In the apparatus as shown in FIG. 4, a reaction chamber 1 is evacuated by an exhaust pump (not shown) through an exhaust port 2, and is maintained at a specified vacuum. A disk cathode 3 is held from the upper wall of the chamber 1 through a bar shaft part 3aand a disk anode 4 is disposed on the bottom wall of the chamber 1 through a shaft part 4a. In the above, both the shaft parts 3a and 4a are electrically insulated from the chamber 1, and the cathode 3 and anode 4 are disposed oppositely in parallel to each other.
A reaction gas inlet 5 is disposed with the gas port thereof located near the cathode 3. A viewing port 6 is disposed at the central portion of the side wall of the chamber 1, through which the interior of the chamber 1 can be observed from the outside. The cathode 3 is connected to a negative power source 7, and the anode 4 is grounded through a current meter 8. A substrate 10 is placed on the anode 4 and is heated by a heater (not shown).
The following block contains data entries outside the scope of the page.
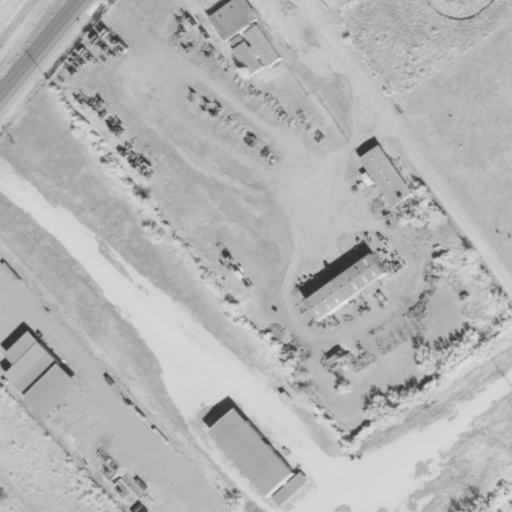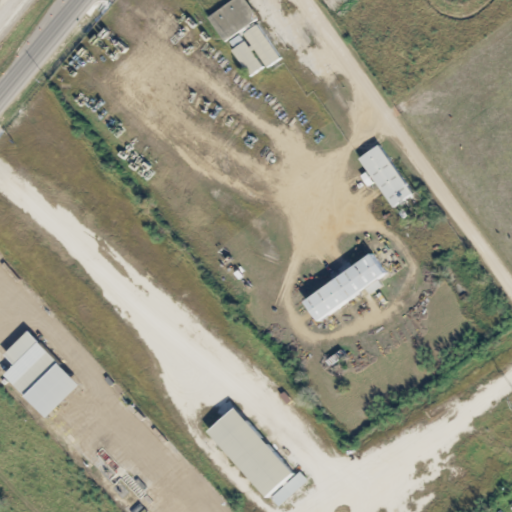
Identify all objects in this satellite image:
road: (1, 1)
building: (235, 18)
building: (235, 19)
building: (264, 46)
road: (43, 52)
building: (247, 55)
road: (412, 141)
building: (390, 175)
building: (388, 176)
building: (351, 287)
building: (349, 289)
building: (42, 376)
building: (256, 452)
building: (260, 460)
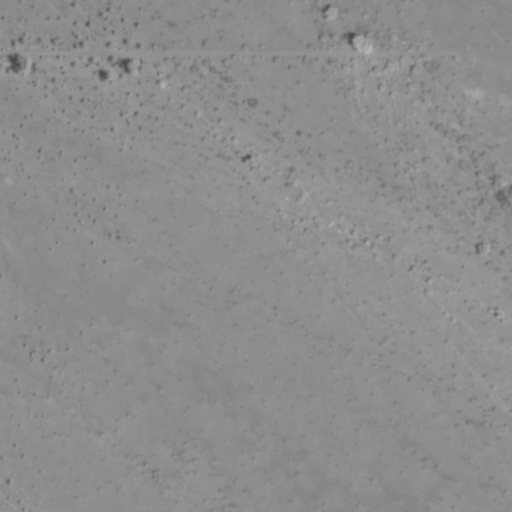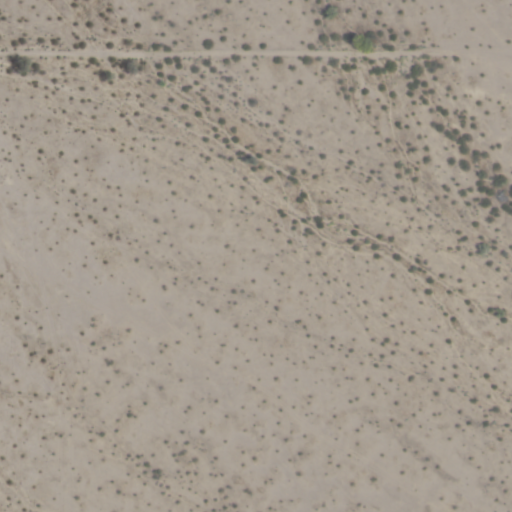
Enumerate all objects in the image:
road: (256, 29)
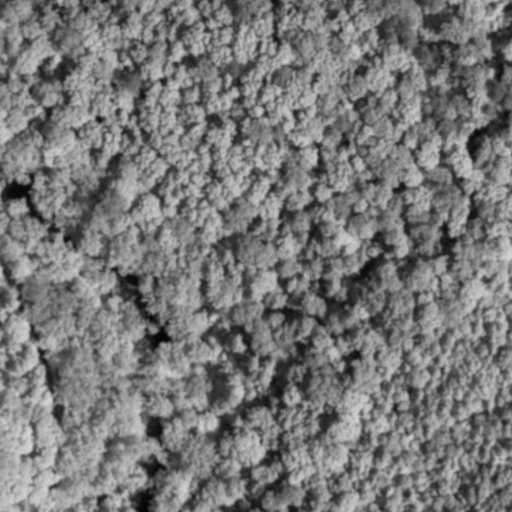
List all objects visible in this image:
road: (50, 378)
In operation, the substrate 10 is placed on the anode 4, after which the chamber 1 is evacuated through the exhaust port 2 and fed with a reaction gas containing hydrogen and carbon through the gas inlet 5. The substrate 10 is then heated at a temperature of approximately 600.degree. C. or more, and a direct current discharge is induced in an atmosphere of a reaction gas at approximately 200 Torr. Thus the reaction gas is decomposed and the diamond film is deposited on the substrate. In general, the deposited film contains a diamond component and non-diamond components; however, the non-diamond components are etched by atomic hydrogen and thus the diamond component is predominantly deposited.
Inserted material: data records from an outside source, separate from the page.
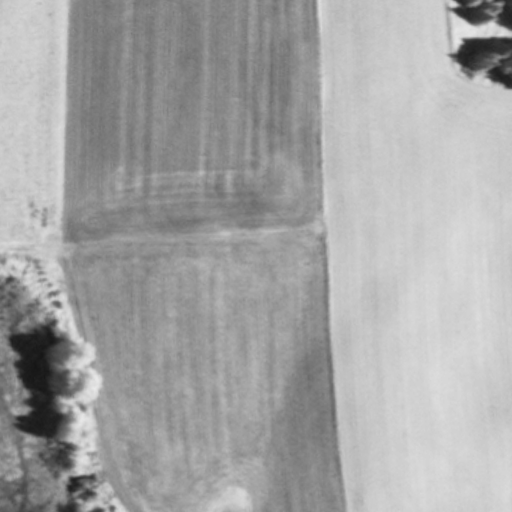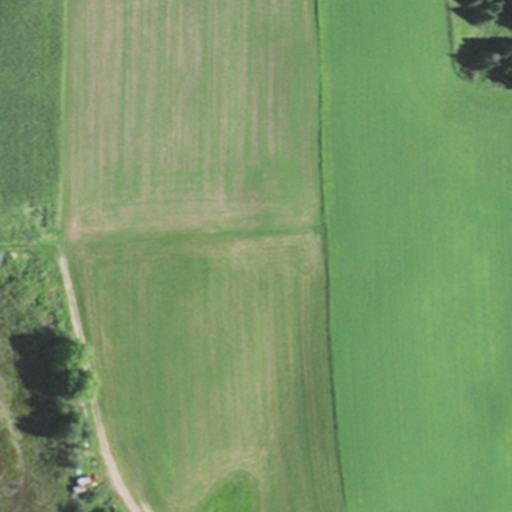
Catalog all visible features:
road: (93, 399)
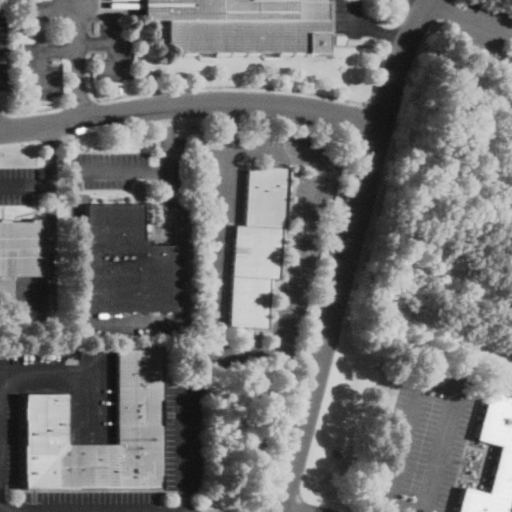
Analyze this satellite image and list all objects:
road: (427, 1)
road: (52, 9)
road: (446, 9)
road: (353, 17)
parking lot: (349, 18)
building: (241, 24)
building: (242, 25)
parking lot: (484, 25)
road: (487, 25)
road: (380, 29)
road: (388, 37)
road: (113, 41)
parking lot: (3, 44)
parking lot: (73, 44)
road: (60, 49)
road: (383, 50)
road: (89, 74)
road: (78, 84)
road: (232, 85)
road: (79, 102)
road: (190, 103)
road: (33, 108)
road: (2, 112)
road: (168, 118)
road: (364, 119)
road: (229, 123)
parking lot: (178, 163)
parking lot: (107, 169)
road: (141, 171)
parking lot: (272, 173)
road: (349, 177)
parking lot: (18, 184)
road: (24, 184)
road: (329, 228)
road: (336, 228)
road: (49, 229)
building: (256, 244)
building: (256, 246)
building: (21, 247)
building: (22, 248)
road: (347, 253)
building: (125, 262)
building: (125, 263)
road: (319, 293)
parking lot: (271, 319)
road: (276, 342)
road: (296, 356)
road: (301, 358)
road: (459, 383)
parking lot: (21, 403)
road: (76, 429)
building: (97, 433)
building: (98, 435)
parking lot: (181, 437)
road: (282, 437)
parking lot: (423, 440)
building: (493, 457)
building: (493, 458)
parking lot: (89, 501)
road: (262, 508)
road: (387, 508)
road: (286, 511)
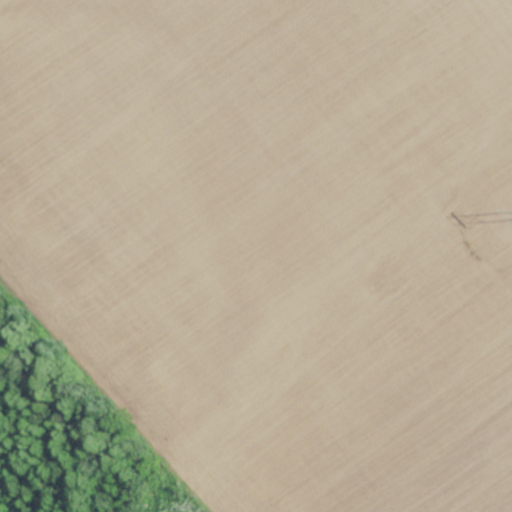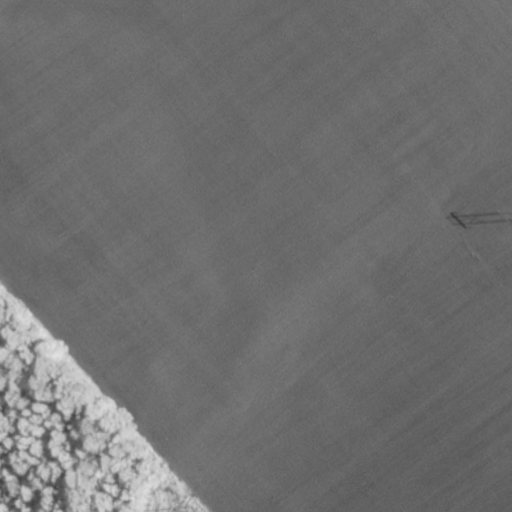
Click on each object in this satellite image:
power tower: (206, 512)
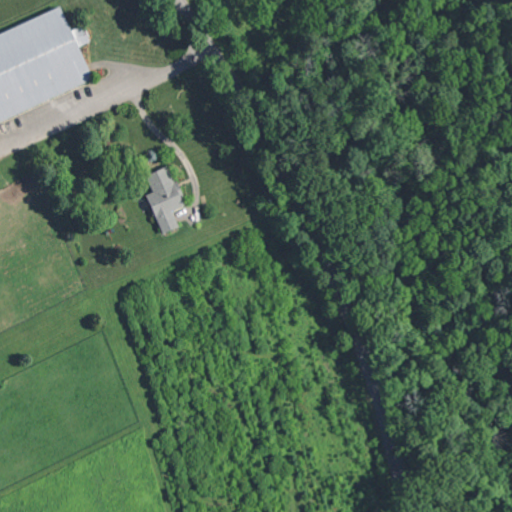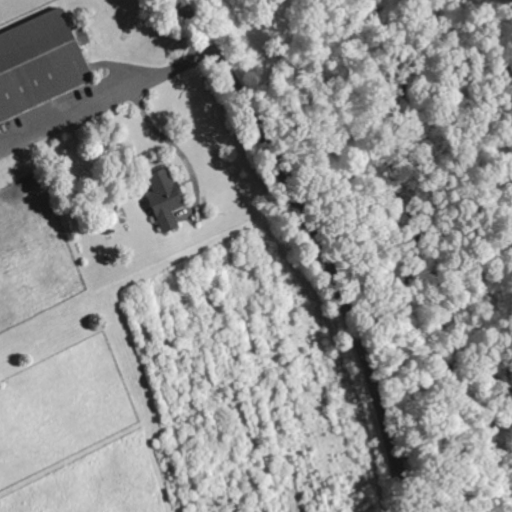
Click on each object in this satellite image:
building: (37, 60)
road: (104, 100)
road: (172, 144)
building: (159, 197)
road: (317, 244)
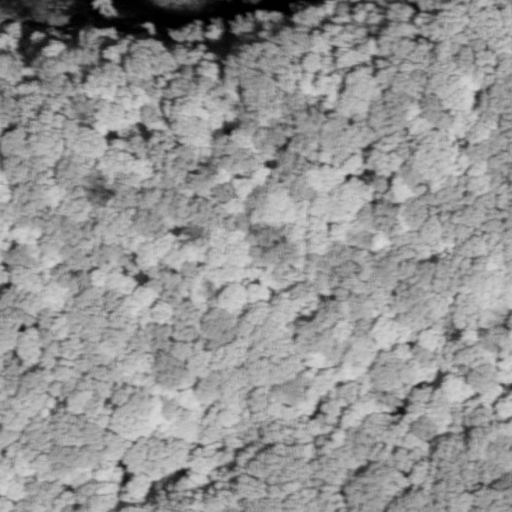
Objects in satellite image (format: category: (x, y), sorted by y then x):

As described above, in the conventional technique of forming diamond films by vapor phase synthesis, a substrate needs to be heated at a high temperature of 600.degree. C. or more. However, in such a high temperature range, substrates of low melting point metals such as aluminum, and III-V compound semiconducting materials such as gallium arsenide (GaAs) cannot be used. Namely, during the diamond film formation, the aluminum substrate is melted or deformed because of its low melting point; the GaAs substrate is changed in composition because of the evaporation of gallium; if silicon semiconductor devices are used as substrates for diamond overgrowth, they are damaged by the high temperature. Therefore, it is impossible to use the above materials as the substrate. Furthermore, when silicon semiconductor devices are hybridized with diamond films, the diamond growth temperature is restricted to be 450.degree. C. or less because of the poor thermal resistance. Accordingly, the diamond films, notwithstanding its excellent resistance against harsh environments, have been not used as protective films for silicon semiconductor devices or the like.